This repository allows a user to test all combinations of selected asreview model types and strategies.
Start by running pip install asreview[all]
to install the required packages. Then run python test-models.py -h
to see how to run a search. It should look something like this:
usage: test-models.py [-h] [-o OUTPUT] [-c CLASSIFIERS [CLASSIFIERS ...]] [-q QUERY [QUERY ...]] [-b BALANCE [BALANCE ...]]
[-f FEATURE_EXTRACTION [FEATURE_EXTRACTION ...]] [-p PRIOR [PRIOR ...]] [-n N_INSTANCES] [-P PRESET]
[-s SEED]
filename
Test many different asreview models out on one dataset to see which perform the best
positional arguments:
filename Path to a labelled csv of abstracts. It should have four columns labelled: "Title", "Abstract",
"Authors", "Included".
optional arguments:
-h, --help show this help message and exit
-o OUTPUT, --output OUTPUT
Path to a directory to output the results into. It is created if necessary
-c CLASSIFIERS [CLASSIFIERS ...], --classifiers CLASSIFIERS [CLASSIFIERS ...]
List of classifiers that will be tested.

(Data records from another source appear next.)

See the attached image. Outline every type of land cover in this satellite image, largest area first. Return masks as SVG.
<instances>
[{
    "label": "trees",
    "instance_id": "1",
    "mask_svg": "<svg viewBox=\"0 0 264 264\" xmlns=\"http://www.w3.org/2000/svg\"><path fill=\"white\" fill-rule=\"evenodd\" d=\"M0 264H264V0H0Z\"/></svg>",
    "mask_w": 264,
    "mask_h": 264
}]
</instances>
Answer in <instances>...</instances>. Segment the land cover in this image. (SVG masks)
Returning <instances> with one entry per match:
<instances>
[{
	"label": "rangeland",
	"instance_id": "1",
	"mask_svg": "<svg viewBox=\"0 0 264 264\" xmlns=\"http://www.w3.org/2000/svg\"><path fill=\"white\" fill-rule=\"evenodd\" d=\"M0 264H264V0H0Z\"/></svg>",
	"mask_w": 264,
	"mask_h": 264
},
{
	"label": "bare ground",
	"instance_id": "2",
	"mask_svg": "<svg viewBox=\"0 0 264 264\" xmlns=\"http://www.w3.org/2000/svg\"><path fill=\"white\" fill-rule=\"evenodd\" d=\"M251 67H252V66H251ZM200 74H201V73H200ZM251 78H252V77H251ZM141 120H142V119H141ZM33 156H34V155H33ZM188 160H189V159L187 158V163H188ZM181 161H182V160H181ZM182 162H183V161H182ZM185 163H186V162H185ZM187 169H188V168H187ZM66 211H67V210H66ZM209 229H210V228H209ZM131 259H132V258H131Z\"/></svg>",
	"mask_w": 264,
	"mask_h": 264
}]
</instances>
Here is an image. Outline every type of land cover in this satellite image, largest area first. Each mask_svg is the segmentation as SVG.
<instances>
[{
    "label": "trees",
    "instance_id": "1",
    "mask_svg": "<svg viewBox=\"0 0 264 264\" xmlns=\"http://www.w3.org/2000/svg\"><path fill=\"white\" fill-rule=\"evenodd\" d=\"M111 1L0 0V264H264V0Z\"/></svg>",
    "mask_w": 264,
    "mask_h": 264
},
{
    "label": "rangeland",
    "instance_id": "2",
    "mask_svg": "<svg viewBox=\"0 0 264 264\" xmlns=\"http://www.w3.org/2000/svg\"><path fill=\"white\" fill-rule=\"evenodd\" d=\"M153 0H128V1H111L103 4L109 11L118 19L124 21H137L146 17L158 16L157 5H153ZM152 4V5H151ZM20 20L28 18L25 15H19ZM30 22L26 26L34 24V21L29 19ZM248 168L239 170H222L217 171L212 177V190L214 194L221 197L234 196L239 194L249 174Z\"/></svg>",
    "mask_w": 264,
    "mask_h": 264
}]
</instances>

The accepted options are: logistic, lstm-base, lstm-pool,
nb, nn-2-layer, rf, svm
-q QUERY [QUERY ...], --query QUERY [QUERY ...]
List of query strategies that will be tested. The accepted options are: cluster, max, random,
uncertainty
-b BALANCE [BALANCE ...], --balance BALANCE [BALANCE ...]
List of balancing strategies that will be tested. The accepted options are: double, simple, triple,
undersample
-f FEATURE_EXTRACTION [FEATURE_EXTRACTION ...], --feature_extraction FEATURE_EXTRACTION [FEATURE_EXTRACTION ...]
List of feature extraction models that will be tested. The accepted options are: doc2vec, embedding-
idf, embedding-lstm, sbert, tfidf
-p PRIOR [PRIOR ...], --prior PRIOR [PRIOR ...]
List of the number of prelabelled papers to include formatted like: prior_included,prior_excluded.
For example the input could look like --prior 1,1 5,5 5,10
-n N_INSTANCES, --n_instances N_INSTANCES
The number of iterations per test
-P PRESET, --preset PRESET
The name of the preset test to use. Valid options are: default
-s SEED, --seed SEED The random seed for reproducibility.